EXPENSIVE
SYLVIE FANCHON
06.09.25 - 31.10.25
Expensive, titre d’une peinture inédite de Sylvie Fanchon, donne le ton de sa première exposition posthume à la galerie Maubert, Paris. Le lettrage qui s’installe sur la totalité de la base de la peinture, est dessiné au pochoir dans la réserve du papier. Le mot est entaché par les traces d’acrylique orange de l’aplat monochrome. On imagine le plaisir de l’artiste à répandre la peinture jusque dans le mot, la faire baver dans son geste de retrait du pochoir. On comprend le refus d’une perfection qui serait incarnée par une exécution lisse et léchée, tracée au cordeau.

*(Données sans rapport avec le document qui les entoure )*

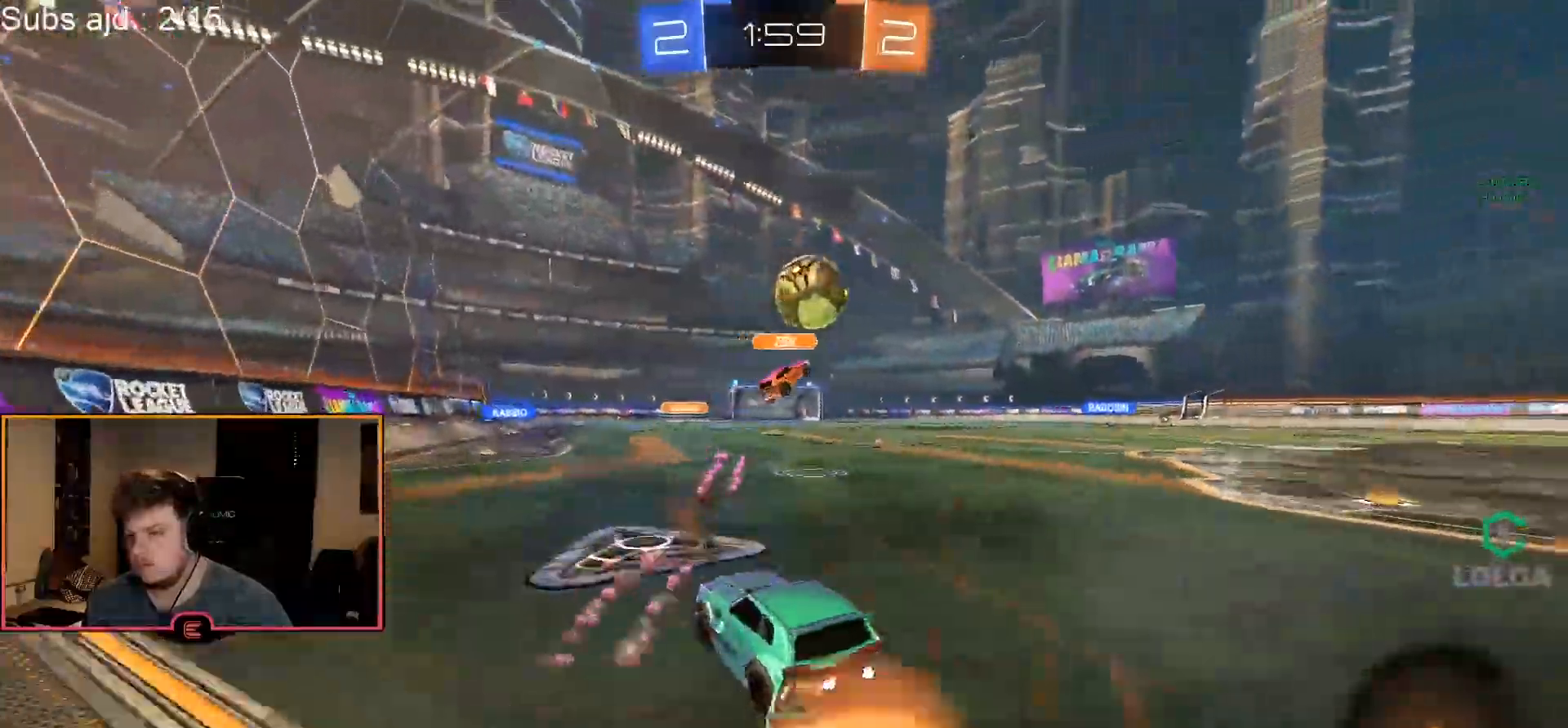
{"buttons": ["R1"], "left_stick": "center", "events": [[50, "CROSS", "up"], [117, "CROSS", "down"], [233, "CROSS", "up"], [267, "left_stick", "center"], [317, "CIRCLE", "up"]]}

Expensive reflète l’humour mordant de Sylvie Fanchon, sur la subjectivité et la muabilité de la valeur de l’art, et sur la figure de l’artiste traitée avec une (auto)dérision pour tenter d’échapper à toute forme de sacralisation. Marcel Broodthaers était l’un de ses compagnons d’art favoris. Elle citait volontiers sa définition de l’art comme « travail apolitique, inutile et peu moral » — une position provocatrice, à rebours de notre époque qui confond volontiers art, politique et morale.
L’exposition réunit des œuvres de Sylvie Fanchon de différentes époques, depuis les années 90 jusqu’aux années 2020, piochées dans plusieurs ensembles peints, suivant le fil rouge de l’organisation visuelle du « tableau comme surface de réflexion». Des plus anciennes, Architectures, au plus récentes The Purpose of Art, toutes répondent aux énoncés du travail de Sylvie Fanchon : recherche de la planéité, utilisation de deux couleurs, simplification des formes.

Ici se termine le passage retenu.